During the winter and spring, the lake northwest of Osoyoos in British Columbia's Okanagan Valley appears to be any other body of water. However, as the majority of the water evaporates in the summer, hundreds of large brackish pools are left behind, creating a polka-dotted landscape of yellow, green, and blue patches. The CBC describes Spotted Lake as "the most magical site in Canada."
Formation of Colors and Spots
The vibrant pools are the result of a high concentration of minerals in the water, including calcium, sodium sulphates, and magnesium sulphates. Minerals and salts have been washed down from the neighboring hills. The different colors are determined by the mineral content in each pool.
A Sacred History
According to the British Columbia Visitor Centre, Spotted Lake has been considered a sacred spot by the indigenous people of the Okanagan Nation for millennia. Each of the circles was thought to have various therapeutic and medicinal characteristics. Kliluk was the name given to the lake by the First Nations of the Okanagan Valley.
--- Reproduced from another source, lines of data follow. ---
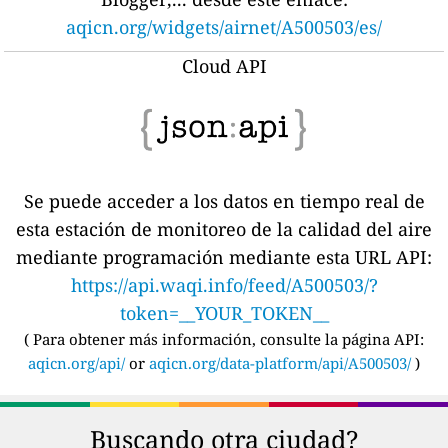
aqicn.org/widgets/airnet/A500503/es/
Cloud API
Se puede acceder a los datos en tiempo real de
esta estación de monitoreo de la calidad del aire
mediante programación mediante esta URL API:
https://api.waqi.info/feed/A500503/?
token=__YOUR_TOKEN__
(
Para obtener más información, consulte la página API:
aqicn.org/api/
or
aqicn.org/data-platform/api/A500503/
)
Buscando otra ciudad?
For many years, the land that surrounds the water was privately owned, but in 2001, it was purchased for the benefit and use of the Okanagan Nation. The purchase ensured that the area would be preserved as a cultural and environmental site and would be protected from development.
Minerals from the lake were utilized to make weaponry during World War I. Laborers extracted up to one ton of salt every day from the lake to harvest the minerals. According to the British Columbia Visitor Centre, the "lake presented an even greater diversity of colors and an even greater artistic beauty" before to the mineral mining.
That 'Spotted Lake' in British Columbia is the strangest thing i've seen pic.twitter.com/wNA5eRTn— elburnez (@elburnez) January 30, 2013
Visitors who wish to see the lake up close can't approach too close. To safeguard the region, a fence has been built, with a notice noting that it is culturally and ecologically sensitive. However, there are numerous vantage points along the route from which to view the lake's iconic polka dots.
Though simple and direct science explains the whereabouts of the magical lake, at least one travel website offers a more intriguing explanation. "It's more fun to pretend you're living within the scene of a Dr. Seuss book when you visit in person," says Spot Cool Stuff.